Slowly, I nodded, watching his Adam’s apple bob repeatedly as though digesting my words were a hard swallow.
“So, you want to tell me.” He paused and going by the fury in those darkened green orbs, I got the feeling he was trying to rein in his anger. “You want to tell me how this,” he gestured to the baby, “is even possible given I thought you were dead?” His fists clenched and unclenched at his sides.
For just a moment, I wished I’d practiced how to handle this meeting, the words I’d use to calm him, console him, make him believe that I never meant to hurt him. Then again, not knowing what your next day was likely to bring, I didn’t bother to try.
“How living with your absence had become a nightmare I craved because I could do nothing to make you believe I was sorry for my reaction,” he muttered.
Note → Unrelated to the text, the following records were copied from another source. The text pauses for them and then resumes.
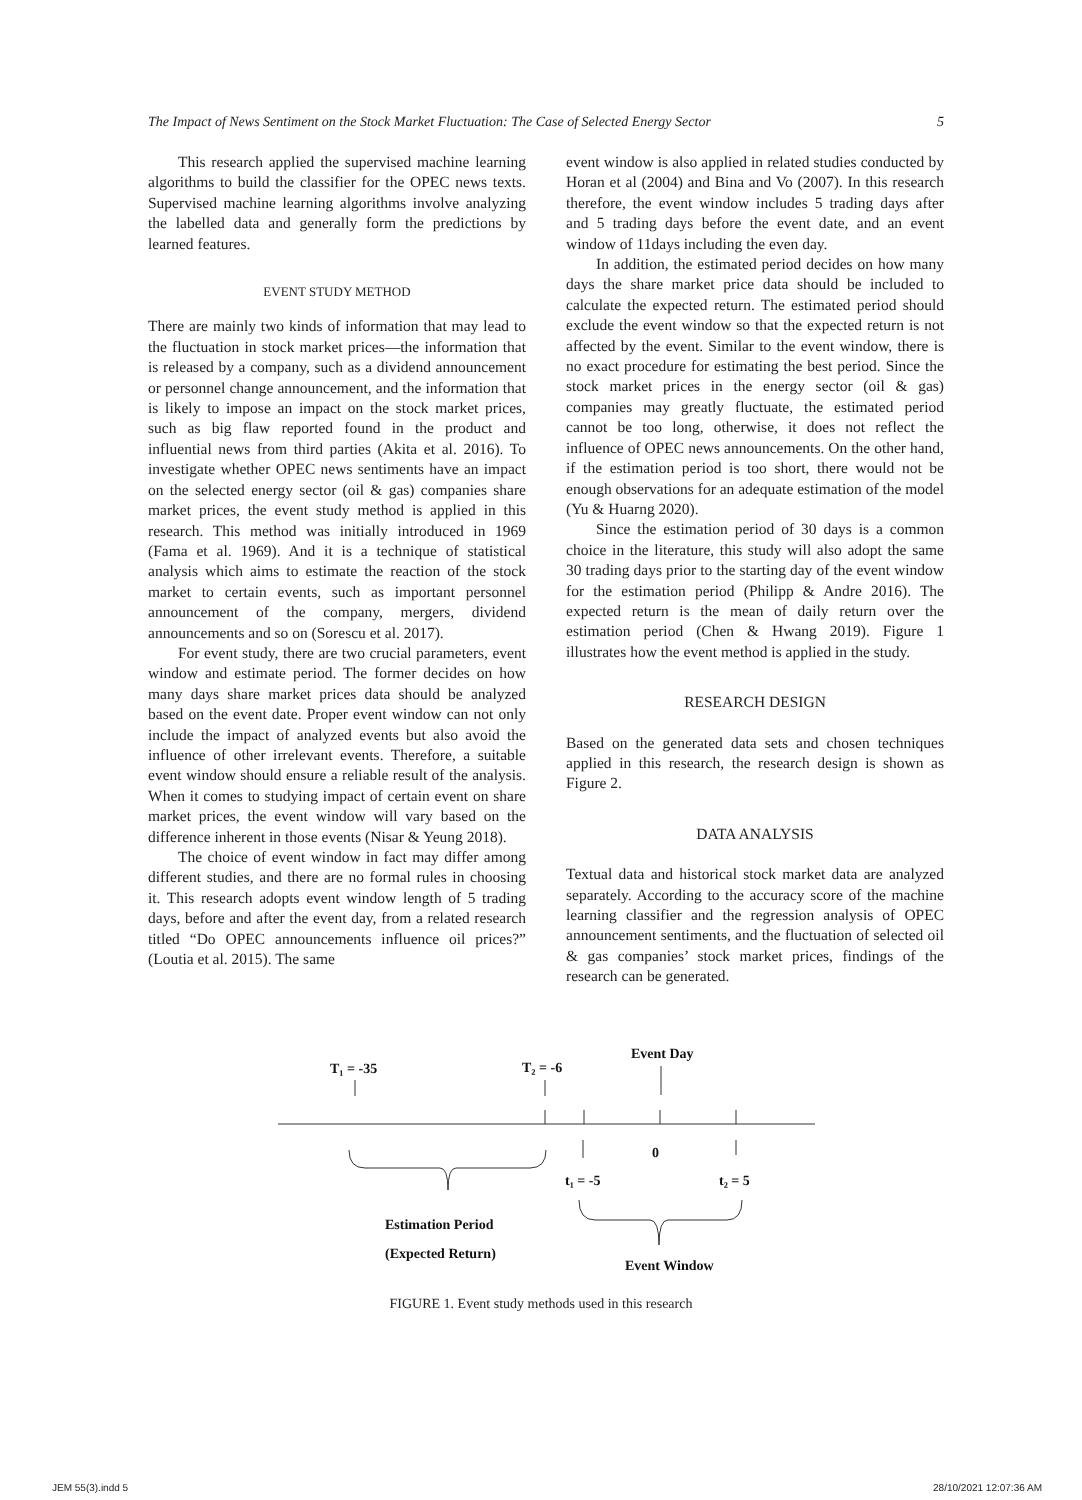The Impact of News Sentiment on the Stock Market Fluctuation: The Case of Selected Energy Sector 5
This research applied the supervised machine learning algorithms to build the classifier for the OPEC news texts. Supervised machine learning algorithms involve analyzing the labelled data and generally form the predictions by learned features.
EVENT STUDY METHOD
There are mainly two kinds of information that may lead to the fluctuation in stock market prices—the information that is released by a company, such as a dividend announcement or personnel change announcement, and the information that is likely to impose an impact on the stock market prices, such as big flaw reported found in the product and influential news from third parties (Akita et al. 2016). To investigate whether OPEC news sentiments have an impact on the selected energy sector (oil & gas) companies share market prices, the event study method is applied in this research. This method was initially introduced in 1969 (Fama et al. 1969). And it is a technique of statistical analysis which aims to estimate the reaction of the stock market to certain events, such as important personnel announcement of the company, mergers, dividend announcements and so on (Sorescu et al. 2017).
For event study, there are two crucial parameters, event window and estimate period. The former decides on how many days share market prices data should be analyzed based on the event date. Proper event window can not only include the impact of analyzed events but also avoid the influence of other irrelevant events. Therefore, a suitable event window should ensure a reliable result of the analysis. When it comes to studying impact of certain event on share market prices, the event window will vary based on the difference inherent in those events (Nisar & Yeung 2018).
The choice of event window in fact may differ among different studies, and there are no formal rules in choosing it. This research adopts event window length of 5 trading days, before and after the event day, from a related research titled “Do OPEC announcements influence oil prices?” (Loutia et al. 2015). The same
event window is also applied in related studies conducted by Horan et al (2004) and Bina and Vo (2007). In this research therefore, the event window includes 5 trading days after and 5 trading days before the event date, and an event window of 11days including the even day.
In addition, the estimated period decides on how many days the share market price data should be included to calculate the expected return. The estimated period should exclude the event window so that the expected return is not affected by the event. Similar to the event window, there is no exact procedure for estimating the best period. Since the stock market prices in the energy sector (oil & gas) companies may greatly fluctuate, the estimated period cannot be too long, otherwise, it does not reflect the influence of OPEC news announcements. On the other hand, if the estimation period is too short, there would not be enough observations for an adequate estimation of the model (Yu & Huarng 2020).
Since the estimation period of 30 days is a common choice in the literature, this study will also adopt the same 30 trading days prior to the starting day of the event window for the estimation period (Philipp & Andre 2016). The expected return is the mean of daily return over the estimation period (Chen & Hwang 2019). Figure 1 illustrates how the event method is applied in the study.
RESEARCH DESIGN
Based on the generated data sets and chosen techniques applied in this research, the research design is shown as Figure 2.
DATA ANALYSIS
Textual data and historical stock market data are analyzed separately. According to the accuracy score of the machine learning classifier and the regression analysis of OPEC announcement sentiments, and the fluctuation of selected oil & gas companies’ stock market prices, findings of the research can be generated.
T₁ = -35
T₂ = -6
Event Day
0
t₁ = -5
t₂ = 5
Estimation Period
(Expected Return)
Event Window
FIGURE 1. Event study methods used in this research
JEM 55(3).indd 5 28/10/2021 12:07:36 AM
The pain in his eyes made every hair on my body twist in agony and I welcomed the tiny pricks of aguish it brought with it. Because I could never truly rewind this moment, but I tried to. “I was kidnapped, Rayden,” I whispered. “Imprisoned here for the last three years.”
Instead of understanding, my words seemed to have the opposite effect and his jaw clamped as he gritted out, “I might be younger, Zena but I’m not stupid. That baby is old enough to have been conceived before your supposed death,” sarcasm dripped in ounces from his words. “Who’s the father?”
I gulped. This wasn’t the right time to share that. He’d never understand.